DFG-Schwerpunktprogramm „Jüdisches Kulturerbe“
Laufzeit: 2022–2028
Mit einer Laufzeit von sechs Jahren, aufgeteilt in zwei Förderphasen, wurde mit dem Schwerpunktprogramm „Jüdisches Kulturerbe“ eine Infrastruktur geschaffen, die es bundesweit Forschenden aus den unterschiedlichsten Disziplinen ermöglicht, jüdisches Kulturerbe samt seinen Konstruktionen und Manifestation kritisch zu betrachten und gemeinsam zu reflektieren. Im Zentrum des Schwerpunktprogramms stehen im Speziellen die Entwicklungen des gesellschaftlichen und kulturpolitischen Stellenwerts und Umgangs mit jüdischem Kulturerbe in Europa angesichts der Bedingungen wachsender kultureller, sozialer und religiöser Diversität.
Die heutigen Gesellschaften sehen sich zunehmend politischen Herausforderungen gegenübergestellt, die mit Fragen von Identität und „transhistorischer Gerechtigkeit“ verknüpft sind. Reaktionen darauf sind politische Projekte, die – wie die Idee eines geeinten Europas – über das Paradigma des Nationalstaats hinausgehen, aber auch wiederauflebende nationale Bewegungen, die nicht selten anti-europäisch, antisemitisch und rassistisch eingestellt sind.

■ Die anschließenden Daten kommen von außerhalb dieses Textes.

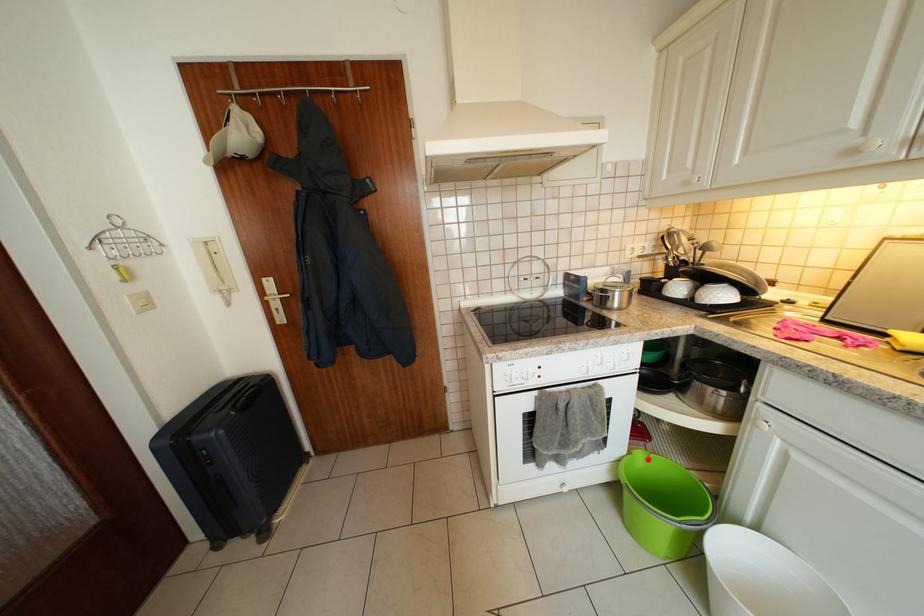
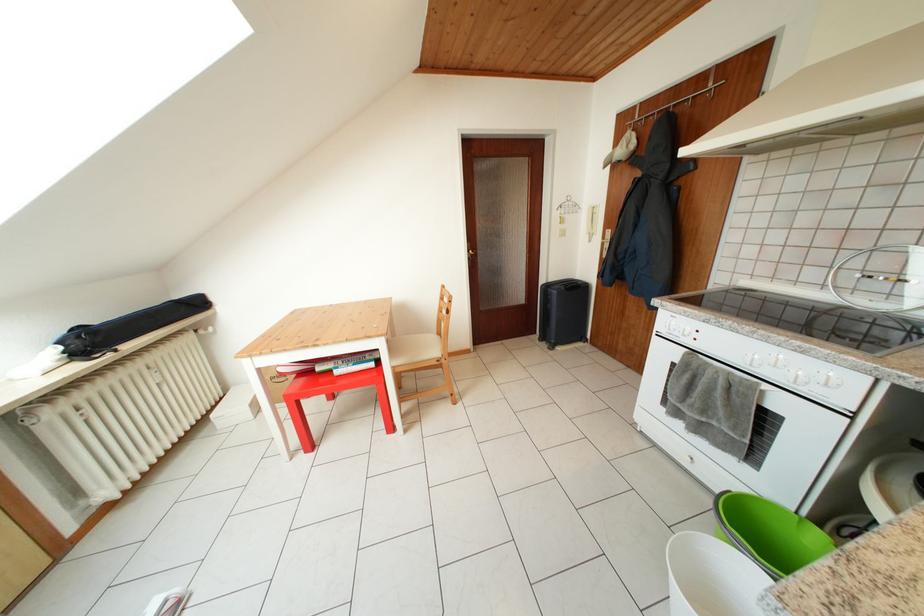
Question: A red point is marked in image1. In image2, is the corresponding 3D point closer to the camera or farther? Reply with the corresponding letter.

Choices:
 (A) The corresponding 3D point is closer.
 (B) The corresponding 3D point is farther.

Answer: (B)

Vor diesem Hintergrund avanciert „jüdisches Kulturerbe“ zu einer Ressource für politische Intervention von paradigmatischer Qualität, mittels derer die Gesellschaften zu „Toleranz“ erzogen werden sollen. Dabei drängt sich die Frage auf, was aus dem bisherigen Umgang mit jüdischem Kulturerbe für die heutigen gesellschaftlichen Herausforderungen abgeleitet werden kann.

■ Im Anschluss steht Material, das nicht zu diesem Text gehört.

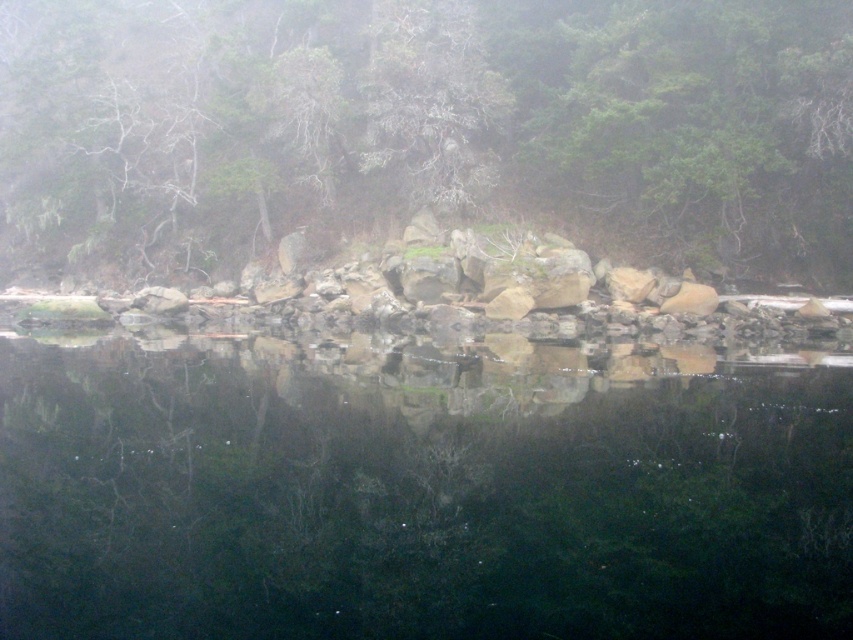
Question: Is transparent water at center further to the viewer compared to green matte tree at center?

Choices:
 (A) no
 (B) yes

Answer: (A)

Question: Which object is closer to the camera taking this photo?

Choices:
 (A) transparent water at center
 (B) green matte tree at center

Answer: (A)

Question: Which point appears farthest from the camera in this image?

Choices:
 (A) (706, 74)
 (B) (430, 596)

Answer: (A)

Question: Can you confirm if transparent water at center is positioned to the left of green matte tree at center?

Choices:
 (A) no
 (B) yes

Answer: (A)

Question: Among these points, which one is farthest from the camera?

Choices:
 (A) coord(276,456)
 (B) coord(132,51)

Answer: (B)

Question: Can you confirm if transparent water at center is wider than green matte tree at center?

Choices:
 (A) no
 (B) yes

Answer: (A)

Anliegen des SPP ist daher eine Reflexion der Diskursivierung des kulturellen Erbes europäischer Juden unter Einbeziehen der Critical Heritage Studies. Damit verbunden ist eine Neubetrachtung der Konzepte „jüdisches Kulturerbe“ (als kulturpolitische Ressource) und „Jewish Heritage“ (als Gesamtheit aller Ausdrucksformen jüdischen Lebens) sowie der mit ihnen verknüpften Prozesse. Ausgangspunkt der Diskurse des SPP ist daher eine kritische interdisziplinäre Auseinandersetzung mit den Entstehungszusammenhängen, Transmissions- und Innovationsprozessen jüdischen Erbes sowie die Frage nach Strategien zur Einbindung jüdischer Gemeinschaften und Institutionen in die Prozesse der Patrimonialisierung ihres Erbes.
Ziel des SPP ist es, „jüdisches Kulturerbe“ in neuer Weise transdisziplinär zu betrachten und bisherige wissenschaftliche, denkmalpflegerische, museologische und kulturpolitische Arbeiten auf diesem Gebiet kritisch und damit zukunftsweisend zusammenzuführen. Vor dem Hintergrund der aktuellen Debatten um Darstellungsformen und Restitution der im kolonialen Kontext geraubten Kulturgüter soll jüdisches Kulturerbe mit Einbindung jüdischer Akteur*innen neu diskutiert und definiert werden.
Das SPP führt dabei diverse Disziplinen zusammen, die sich mit den Gegenständen und Konzepten jüdischen Erbes befassen: Methoden und Forschungsgegenstände werden in interdisziplinär angelegten Teilprojekten und projektübergreifenden Formaten ausgetauscht und abgeglichen. Neben den einschlägigen Disziplinen Jüdische Studien, Geschichte oder Literaturwissenschaft wird vor allem der Blick „von den Rändern“ auf Konzepte und Gegenstände jüdischen Erbes mit einbezogen: Musikwissenschaft, Architektur, Archäologie, Kunstgeschichte, Denkmalpflege, Museologie, Philosophie, (empirische) Kulturwissenschaften / -anthropologie und Critical Heritage Studies werden Perspektiven liefern, die eine neue Zusammenschau ermöglichen.